B. Korelasi antara Gaya Hidup Manusia dengan Permasalahan Lingkungan Hidup
Manusia, sebagai spesies hewan yang paling cerdas di bumi ini, secara terus
menerus merusak alam melalui inovasi perkembangan zaman dan teknologi, yang
memungkinkan manusia untuk mengeksploitasi sumber daya alam serta melakukan
interfensi terhadap lingkungan hidup, tanpa mempedulikan bahwa hal tersebut membawa
kehancuran dan melenyapkan keanekaragaman hayati yang menjadi penopang stabilitas
kehidupan.
Selain menghambat siklus daur energi, penangkapan ikan secara berlebihan tentu
juga mengancam keberlangsungan hidup spesies ikan tertentu yang dijadikan sebagai
target manusia. Apabila tidak segera dikendalikan, spesies ikan yang bersangkutan bisa
saja berujung kepada kepunahan, yang akan menurunkan keanekaragaman hayati. Karena
setiap spesies memiliki peranannya masing-masing, maka menghilangkan salah satu
spesies saja sudah cukup untuk memperburuk keseimbangan ekosistem.
Penggunaan bahan bakar fosil seperti batubara dan minyak bumi, menghasilkan
gas-gas efek rumah kaca yang menjadi penyebab dari pemanasan global. Gas-gas tersebut
terkonsentrasi di atmosfer dan memerangkap panas matahari yang seharusnya dipantulkan
kembali oleh bumi ke luar angkasa. Karena peristiwa tersebut, suhu bumi terus
mengalami peningkatan dari tahun ke tahun. Hal ini sekarang biasa dikenal dengan istilah
“pemanasan global”.
Fenomena pemanasan global yang sedang disaksikan oleh seluruh bentuk kehidupan di
muka bumi saat ini, menimbulkan banyak sekali permasalahan bagi lingkungan hidup.
Peningkatan suhu bumi mengakibatkan es di kutub mencair dan melepas gas metana yang
sangat berbahaya. Apabila dibandingkan dengan karbondioksida, gas metana memiliki
potensi yang jauh lebih besar dalam menyebabkan pemanasan global melalui efek rumah
kaca yang ditimbulkan. Selain itu, gas metana juga dapat mempertipis lapisan ozon yang
melindungi bumi dari radiasi sinar ultraviolet matahari.

------------------------

*Tugas Anda*.
A - Berdasarkan teks tentang gaya hidup manusia dan permasalahan lingkungan hidup, mengapa suhu bumi terus meningkat dari tahun ke tahun? Jawab dalam satu sampai tiga kalimat.
B - Lanjutkan teks tentang gaya hidup manusia dan permasalahan lingkungan hidup dengan satu paragraf baru yang dimulai setelah kalimat terakhirnya dan memakai gaya bahasa yang sama.

Entri Tersimpan:

------------------------

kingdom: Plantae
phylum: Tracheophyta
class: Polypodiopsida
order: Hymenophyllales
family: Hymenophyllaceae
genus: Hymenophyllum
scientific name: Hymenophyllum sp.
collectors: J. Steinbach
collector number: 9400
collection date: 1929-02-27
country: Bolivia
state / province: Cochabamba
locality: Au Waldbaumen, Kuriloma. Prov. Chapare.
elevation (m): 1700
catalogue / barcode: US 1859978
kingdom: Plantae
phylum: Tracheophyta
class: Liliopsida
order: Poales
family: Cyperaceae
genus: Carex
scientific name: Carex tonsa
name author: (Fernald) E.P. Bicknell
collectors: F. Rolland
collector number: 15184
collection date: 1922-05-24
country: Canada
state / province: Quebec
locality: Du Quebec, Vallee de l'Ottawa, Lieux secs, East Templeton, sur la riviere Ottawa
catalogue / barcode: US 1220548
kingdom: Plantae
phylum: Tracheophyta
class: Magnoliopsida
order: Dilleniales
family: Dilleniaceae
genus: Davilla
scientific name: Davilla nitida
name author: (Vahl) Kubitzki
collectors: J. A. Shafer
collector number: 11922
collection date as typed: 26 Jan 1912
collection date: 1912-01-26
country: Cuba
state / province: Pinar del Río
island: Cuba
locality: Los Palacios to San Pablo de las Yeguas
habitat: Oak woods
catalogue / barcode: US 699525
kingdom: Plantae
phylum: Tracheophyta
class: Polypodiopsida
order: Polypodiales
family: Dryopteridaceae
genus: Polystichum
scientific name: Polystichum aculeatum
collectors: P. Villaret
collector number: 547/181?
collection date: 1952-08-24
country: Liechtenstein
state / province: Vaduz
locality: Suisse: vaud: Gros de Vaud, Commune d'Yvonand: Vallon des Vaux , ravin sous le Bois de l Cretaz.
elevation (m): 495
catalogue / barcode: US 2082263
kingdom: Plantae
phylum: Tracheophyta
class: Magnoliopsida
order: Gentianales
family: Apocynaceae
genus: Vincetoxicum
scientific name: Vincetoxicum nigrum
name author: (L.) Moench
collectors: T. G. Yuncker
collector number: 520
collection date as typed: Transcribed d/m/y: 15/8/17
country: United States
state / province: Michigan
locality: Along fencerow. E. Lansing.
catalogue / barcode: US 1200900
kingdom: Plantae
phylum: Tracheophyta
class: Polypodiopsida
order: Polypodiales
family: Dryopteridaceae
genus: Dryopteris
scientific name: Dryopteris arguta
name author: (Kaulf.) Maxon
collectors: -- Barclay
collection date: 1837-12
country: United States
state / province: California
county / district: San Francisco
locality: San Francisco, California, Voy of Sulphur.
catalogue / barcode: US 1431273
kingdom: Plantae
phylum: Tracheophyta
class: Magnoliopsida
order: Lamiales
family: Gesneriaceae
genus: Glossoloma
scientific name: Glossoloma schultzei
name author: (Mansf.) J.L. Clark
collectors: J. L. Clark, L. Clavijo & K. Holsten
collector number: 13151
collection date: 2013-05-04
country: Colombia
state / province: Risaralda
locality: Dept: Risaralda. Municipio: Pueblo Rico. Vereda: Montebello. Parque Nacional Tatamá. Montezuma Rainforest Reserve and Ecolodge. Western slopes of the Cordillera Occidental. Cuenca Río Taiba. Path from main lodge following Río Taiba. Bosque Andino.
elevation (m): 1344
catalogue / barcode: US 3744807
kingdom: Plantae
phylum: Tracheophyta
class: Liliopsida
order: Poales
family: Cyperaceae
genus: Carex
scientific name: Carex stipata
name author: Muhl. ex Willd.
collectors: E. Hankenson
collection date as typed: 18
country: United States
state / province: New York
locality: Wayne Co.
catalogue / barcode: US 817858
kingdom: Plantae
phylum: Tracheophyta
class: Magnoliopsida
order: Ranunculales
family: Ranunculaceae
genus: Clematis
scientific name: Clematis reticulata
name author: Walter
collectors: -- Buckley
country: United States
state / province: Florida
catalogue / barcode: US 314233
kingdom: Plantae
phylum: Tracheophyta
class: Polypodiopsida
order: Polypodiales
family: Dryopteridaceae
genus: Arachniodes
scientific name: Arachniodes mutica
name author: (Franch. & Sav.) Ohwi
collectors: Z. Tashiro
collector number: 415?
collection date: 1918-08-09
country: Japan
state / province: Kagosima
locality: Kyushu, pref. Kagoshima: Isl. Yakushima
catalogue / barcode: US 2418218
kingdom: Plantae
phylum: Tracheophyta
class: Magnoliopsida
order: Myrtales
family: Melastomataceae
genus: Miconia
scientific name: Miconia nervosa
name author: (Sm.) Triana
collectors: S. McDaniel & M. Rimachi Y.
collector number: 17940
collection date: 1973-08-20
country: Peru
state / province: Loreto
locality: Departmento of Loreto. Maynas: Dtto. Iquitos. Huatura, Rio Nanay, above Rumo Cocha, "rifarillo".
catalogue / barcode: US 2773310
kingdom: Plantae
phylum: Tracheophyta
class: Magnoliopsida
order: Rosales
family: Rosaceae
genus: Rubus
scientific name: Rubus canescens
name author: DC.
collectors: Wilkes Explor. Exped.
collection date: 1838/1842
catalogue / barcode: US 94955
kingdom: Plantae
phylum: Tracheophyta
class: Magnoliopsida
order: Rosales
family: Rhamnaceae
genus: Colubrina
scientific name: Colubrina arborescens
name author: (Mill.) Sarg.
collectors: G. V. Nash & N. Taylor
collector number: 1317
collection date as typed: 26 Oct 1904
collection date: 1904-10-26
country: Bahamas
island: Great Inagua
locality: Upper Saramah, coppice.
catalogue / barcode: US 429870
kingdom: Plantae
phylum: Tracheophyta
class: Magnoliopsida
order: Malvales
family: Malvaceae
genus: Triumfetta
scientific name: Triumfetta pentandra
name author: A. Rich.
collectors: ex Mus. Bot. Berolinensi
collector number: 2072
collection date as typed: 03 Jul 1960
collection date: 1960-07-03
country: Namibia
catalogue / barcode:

------------------------

*Jawaban Tugas*.
A - Pembakaran bahan bakar fosil seperti batubara dan minyak bumi menghasilkan gas-gas efek rumah kaca yang terkonsentrasi di atmosfer. Gas-gas tersebut memerangkap panas matahari yang seharusnya dipantulkan kembali oleh bumi ke luar angkasa, sehingga suhu bumi naik dari tahun ke tahun.

B -
Selain mencairnya es di kutub, terumbu karang pun juga ikut mati akibat peningkatan
suhu air laut. Ketika suhu air mengalami peningkatan, terumbu karang akan mengeluarkan
tumbuhan – tumbuhan kecil yang hidup di dalam terumbu karang, dan tumbuhan kecil ini
merupakan pemberi warna dan sumber utama makanan terumbu karang, sehingga terumbu
karang kehilangan sumber makanan utamanya dan berubah menjadi putih. Apabila suhu air
laut tetap tinggi selama beberapa minggu ke depan, terumbu karang akan kelaparan dan pada
akhirnya mati. Tidak sampai 1 persen dasar laut yang ditutupi oleh terumbu karang, tetapi
terumbu karang menjadi rumah bagi seperempat dari seluruh spesies makluk hidup laut di
bumi. Hilangnya terumbu karang akan memusnahkan seluruh komunitas yang bergantung
padanya, dan hal tersebut akan memberikan pengaruh signifikan terhadap menurunnya
angka keanekaragaman hayati yang berujung pada terganggunya keseimbangan ekosistem
bawah laut.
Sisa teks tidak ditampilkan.